Il libro, edito da Persiani, è suddiviso in quattro capitoli che portano il nome di quattro icone Grunge:
Chris Cornell, frontman dei gruppi musicali Soundgarden e Audioslave, dipendente dai farmaci e da questi guidato al suicidio;
Kurt Cobain, celebre frontman del gruppo musicale Nirvana, assetato di vita, non quanto di scolpire il suo nome nella storia;
Layne Staley, frontman degli Alice in Chains e dei Mad Season, divorato dai suoi vizi e dalla sua solitudine che provava a combattere con massicce dosi di stupefacenti.
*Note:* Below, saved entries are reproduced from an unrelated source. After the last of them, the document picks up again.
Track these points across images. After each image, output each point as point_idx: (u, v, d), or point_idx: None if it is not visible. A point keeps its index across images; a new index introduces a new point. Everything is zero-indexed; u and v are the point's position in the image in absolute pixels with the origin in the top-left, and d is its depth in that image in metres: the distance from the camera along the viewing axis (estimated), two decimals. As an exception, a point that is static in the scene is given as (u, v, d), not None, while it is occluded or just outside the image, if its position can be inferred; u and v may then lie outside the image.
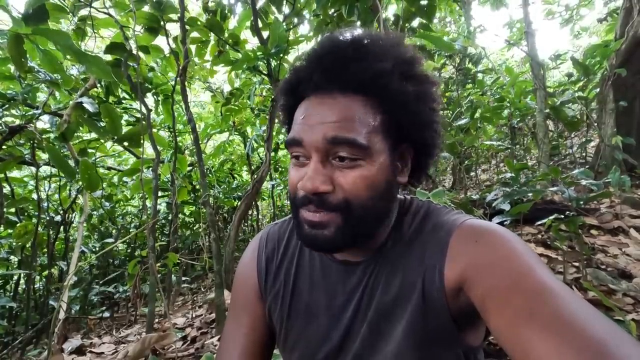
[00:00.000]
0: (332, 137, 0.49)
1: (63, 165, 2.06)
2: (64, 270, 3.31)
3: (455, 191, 4.51)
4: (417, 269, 0.55)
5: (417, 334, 0.52)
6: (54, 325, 1.89)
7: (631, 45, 3.46)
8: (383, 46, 0.54)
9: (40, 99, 2.55)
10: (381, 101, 0.52)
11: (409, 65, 0.54)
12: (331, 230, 0.52)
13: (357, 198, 0.51)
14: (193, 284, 4.44)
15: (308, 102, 0.54)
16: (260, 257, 0.70)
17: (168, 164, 2.61)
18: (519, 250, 0.48)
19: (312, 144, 0.51)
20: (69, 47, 1.42)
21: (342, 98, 0.51)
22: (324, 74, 0.52)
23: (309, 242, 0.54)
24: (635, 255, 1.93)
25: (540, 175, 1.96)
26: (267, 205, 6.54)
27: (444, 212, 0.60)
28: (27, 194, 3.56)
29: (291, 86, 0.57)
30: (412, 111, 0.53)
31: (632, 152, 3.18)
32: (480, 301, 0.47)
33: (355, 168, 0.51)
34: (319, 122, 0.51)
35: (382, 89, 0.51)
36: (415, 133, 0.55)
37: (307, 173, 0.51)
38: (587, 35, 8.96)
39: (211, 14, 2.54)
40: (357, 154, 0.50)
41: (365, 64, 0.51)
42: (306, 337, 0.62)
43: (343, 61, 0.52)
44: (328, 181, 0.51)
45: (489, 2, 5.44)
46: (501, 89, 4.10)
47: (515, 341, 0.40)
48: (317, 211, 0.52)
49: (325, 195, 0.51)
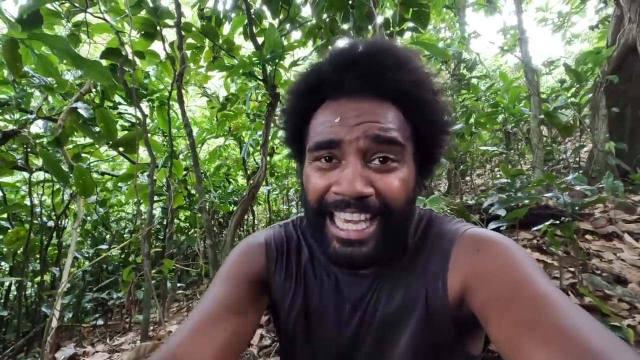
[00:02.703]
0: (376, 136, 0.49)
1: (57, 170, 2.04)
2: (56, 277, 3.26)
3: (451, 196, 4.53)
4: (421, 279, 0.55)
5: (421, 344, 0.52)
6: (46, 334, 1.85)
7: (622, 53, 3.52)
8: (413, 57, 0.55)
9: (34, 104, 2.53)
10: (411, 109, 0.53)
11: (433, 77, 0.56)
12: (371, 245, 0.50)
13: (395, 202, 0.50)
14: (188, 290, 4.39)
15: (338, 104, 0.53)
16: (270, 248, 0.66)
17: (163, 169, 2.59)
18: (520, 260, 0.48)
19: (352, 144, 0.49)
20: (66, 51, 1.41)
21: (377, 103, 0.52)
22: (360, 79, 0.52)
23: (344, 261, 0.51)
24: (630, 261, 1.95)
25: (536, 181, 1.98)
26: (262, 210, 6.51)
27: (445, 220, 0.60)
28: (19, 200, 3.51)
29: (310, 88, 0.56)
30: (436, 122, 0.55)
31: (624, 157, 3.22)
32: (480, 310, 0.47)
33: (393, 171, 0.50)
34: (359, 122, 0.50)
35: (415, 99, 0.52)
36: (433, 142, 0.56)
37: (343, 176, 0.49)
38: (579, 42, 9.10)
39: (206, 20, 2.55)
40: (396, 155, 0.50)
41: (403, 73, 0.52)
42: (312, 345, 0.61)
43: (381, 68, 0.51)
44: (369, 184, 0.50)
45: (483, 9, 5.50)
46: (495, 95, 4.14)
47: (514, 351, 0.40)
48: (355, 213, 0.49)
49: (367, 200, 0.49)
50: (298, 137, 0.60)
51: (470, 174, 5.30)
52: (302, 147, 0.59)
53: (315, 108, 0.56)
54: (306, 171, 0.55)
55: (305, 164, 0.56)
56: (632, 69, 3.54)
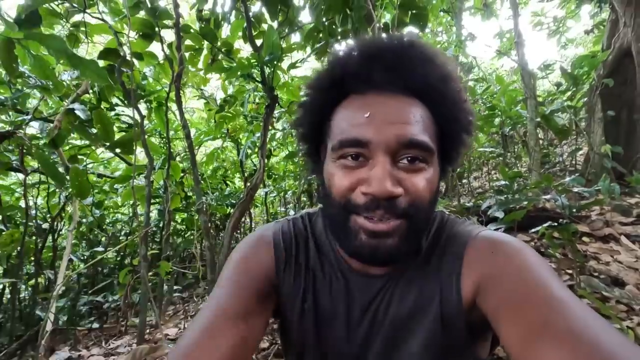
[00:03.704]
0: (408, 140, 0.47)
1: (53, 172, 2.03)
2: (51, 280, 3.22)
3: (448, 198, 4.54)
4: (434, 281, 0.54)
5: (434, 346, 0.52)
6: (40, 337, 1.83)
7: (618, 57, 3.56)
8: (439, 53, 0.53)
9: (31, 105, 2.51)
10: (437, 106, 0.51)
11: (457, 74, 0.54)
12: (395, 239, 0.49)
13: (422, 202, 0.49)
14: (184, 293, 4.36)
15: (364, 99, 0.51)
16: (279, 252, 0.63)
17: (161, 171, 2.58)
18: (533, 262, 0.48)
19: (382, 144, 0.47)
20: (63, 51, 1.40)
21: (405, 99, 0.50)
22: (388, 73, 0.50)
23: (369, 253, 0.49)
24: (627, 263, 1.96)
25: (534, 183, 1.99)
26: (259, 213, 6.49)
27: (457, 222, 0.60)
28: (14, 202, 3.48)
29: (334, 81, 0.53)
30: (459, 119, 0.53)
31: (620, 160, 3.25)
32: (493, 312, 0.46)
33: (421, 171, 0.49)
34: (388, 122, 0.48)
35: (442, 95, 0.51)
36: (455, 140, 0.55)
37: (372, 175, 0.47)
38: (574, 47, 9.20)
39: (204, 22, 2.54)
40: (425, 156, 0.49)
41: (431, 67, 0.50)
42: (321, 345, 0.60)
43: (410, 61, 0.50)
44: (398, 184, 0.48)
45: (479, 13, 5.55)
46: (492, 98, 4.17)
47: (527, 353, 0.40)
48: (384, 217, 0.48)
49: (396, 200, 0.48)
50: (317, 133, 0.57)
51: (468, 176, 5.31)
52: (319, 144, 0.58)
53: (338, 103, 0.54)
54: (329, 169, 0.53)
55: (327, 162, 0.54)
56: (627, 73, 3.58)
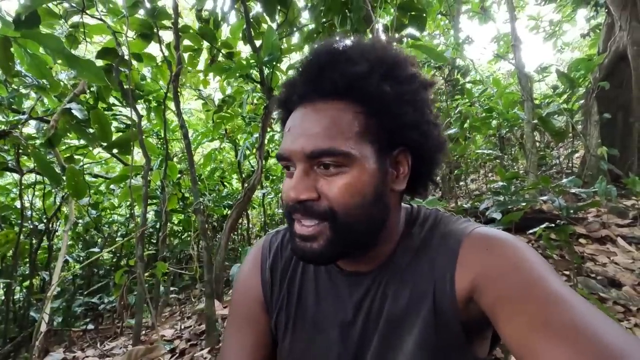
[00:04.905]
0: (311, 151, 0.50)
1: (49, 172, 2.01)
2: (46, 281, 3.20)
3: (445, 200, 4.55)
4: (428, 278, 0.54)
5: (429, 344, 0.51)
6: (35, 339, 1.81)
7: (613, 60, 3.60)
8: (360, 50, 0.53)
9: (27, 105, 2.49)
10: (361, 105, 0.51)
11: (390, 67, 0.53)
12: (320, 243, 0.51)
13: (342, 206, 0.50)
14: (181, 294, 4.34)
15: (294, 113, 0.55)
16: (264, 268, 0.68)
17: (158, 171, 2.57)
18: (531, 259, 0.47)
19: (297, 155, 0.51)
20: (60, 50, 1.39)
21: (323, 105, 0.52)
22: (305, 84, 0.54)
23: (300, 255, 0.54)
24: (624, 264, 1.97)
25: (531, 185, 2.00)
26: (257, 214, 6.47)
27: (452, 220, 0.59)
28: (9, 202, 3.45)
29: (282, 100, 0.59)
30: (394, 113, 0.51)
31: (616, 162, 3.27)
32: (491, 309, 0.46)
33: (339, 175, 0.50)
34: (300, 134, 0.51)
35: (360, 92, 0.51)
36: (401, 136, 0.53)
37: (285, 184, 0.54)
38: (570, 50, 9.28)
39: (204, 22, 2.54)
40: (340, 161, 0.50)
41: (339, 68, 0.51)
42: (314, 350, 0.60)
43: (318, 68, 0.53)
44: (311, 189, 0.51)
45: (477, 16, 5.58)
46: (489, 100, 4.19)
47: (527, 349, 0.40)
48: (304, 219, 0.52)
49: (310, 203, 0.51)
50: None
51: (465, 178, 5.33)
52: None
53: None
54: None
55: None
56: (622, 76, 3.61)
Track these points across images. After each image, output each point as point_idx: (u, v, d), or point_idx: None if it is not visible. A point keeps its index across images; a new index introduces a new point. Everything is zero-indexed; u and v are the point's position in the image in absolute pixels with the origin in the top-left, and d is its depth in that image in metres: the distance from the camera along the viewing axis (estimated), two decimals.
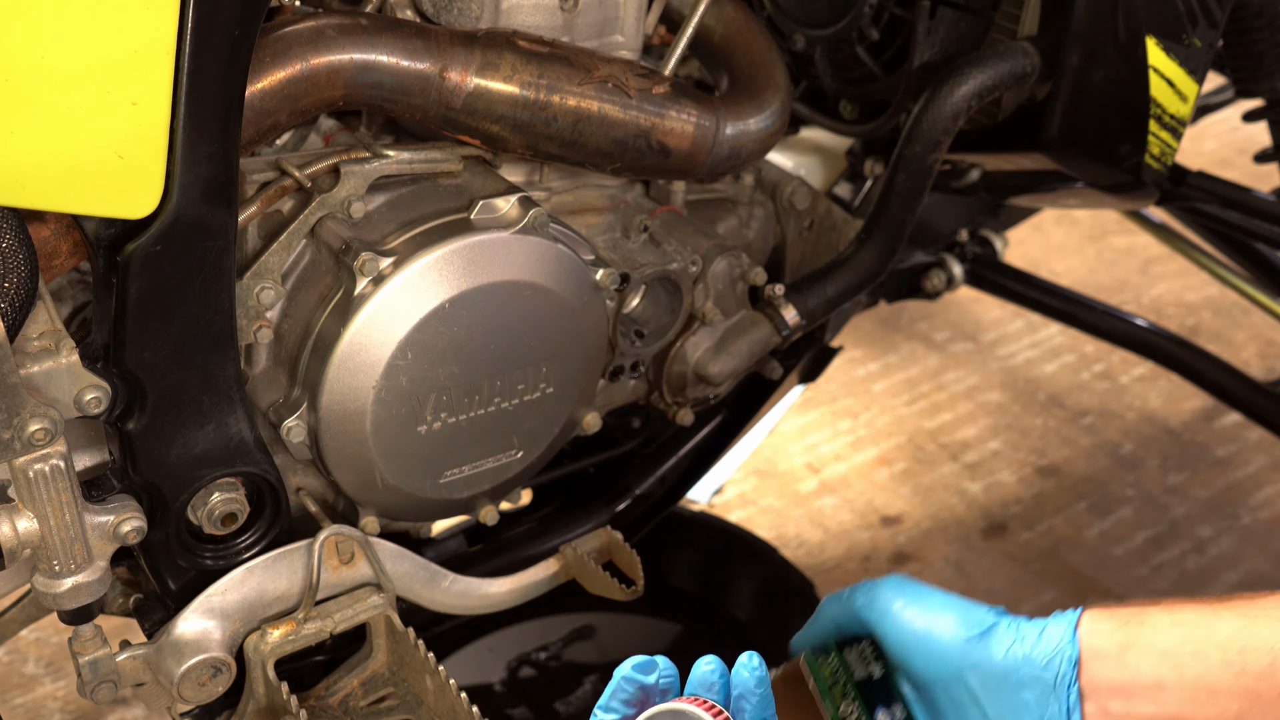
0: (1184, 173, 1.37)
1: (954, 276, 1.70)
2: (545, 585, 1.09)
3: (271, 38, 0.87)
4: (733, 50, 1.15)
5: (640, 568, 1.08)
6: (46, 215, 0.80)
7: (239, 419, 0.90)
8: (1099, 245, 2.76)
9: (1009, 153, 1.25)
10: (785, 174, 1.29)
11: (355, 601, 0.97)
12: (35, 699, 1.65)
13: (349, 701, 1.01)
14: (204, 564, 0.94)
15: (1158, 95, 1.15)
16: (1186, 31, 1.14)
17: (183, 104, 0.77)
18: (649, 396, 1.23)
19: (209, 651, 0.92)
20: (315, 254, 0.96)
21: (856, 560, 1.90)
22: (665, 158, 1.04)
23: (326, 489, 1.04)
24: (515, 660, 1.61)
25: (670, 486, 1.29)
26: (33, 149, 0.72)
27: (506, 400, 1.02)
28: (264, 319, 0.94)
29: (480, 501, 1.09)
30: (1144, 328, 1.74)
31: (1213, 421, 2.22)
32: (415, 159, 0.99)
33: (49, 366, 0.78)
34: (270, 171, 0.95)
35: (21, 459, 0.77)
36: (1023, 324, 2.46)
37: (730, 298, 1.20)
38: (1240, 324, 2.49)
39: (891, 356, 2.39)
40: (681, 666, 0.77)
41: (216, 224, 0.82)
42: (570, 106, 0.97)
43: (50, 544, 0.81)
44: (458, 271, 0.94)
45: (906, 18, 1.22)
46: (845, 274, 1.18)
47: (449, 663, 1.55)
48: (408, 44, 0.91)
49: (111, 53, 0.72)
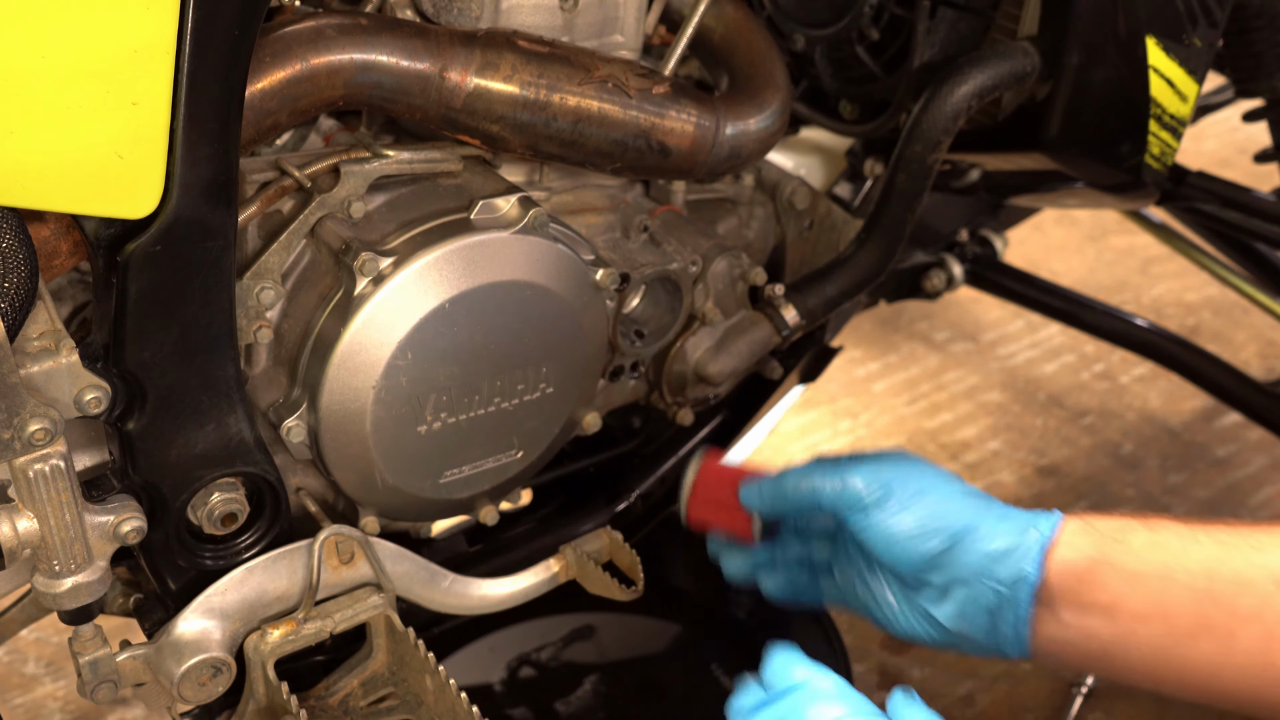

Tre nomi, accomunati dal tragico epilogo della vita, l’ultima strofa di un brano urlato, dal ritmo infernale e che improvvisamente si spegne, a cui si aggiunge Eddie Vedder, cantante del gruppo musicale grunge/alternative rock Pearl Jam, nonché una delle icone del movimento culturale grunge, unico sopravvissuto a quella epoca.
Attraverso un epistolario con Eddie Vedder, viene descritta una epoca, breve e folgorante, con le parole di un anonimo protagonista che decide di staccarsi dal suo mondo, dalle sue abitudini borghesi per ritrovare se stesso e scrivere il romanzo della sua vita. L’anonimo personaggio percorre un viaggio onirico e parla ai suoi idoli scomparsi:
Penso che il sogno sia finito e sono convinto di svegliarmi. Mi ritrovo nella stanza, sdraiato sul letto. C’è la luce di una fiamma vicino al muro di fronte, sono sparite le finestre e anche lo scrittoio. Ci sono due persone sedute vicine. Guardo meglio e credo di riconoscere Layne Staley e Jerry Cantrell, ancora loro.
Un lungo cammino nel bosco della musica grunge – un labirinto o un sentiero felice –, una amara riflessione sull’esistenza, sull’inevitabile abisso che conduce alla morte.
Con We were Grunge, Alessandro Bruni dà voce a una storia di musica oggi annebbiata.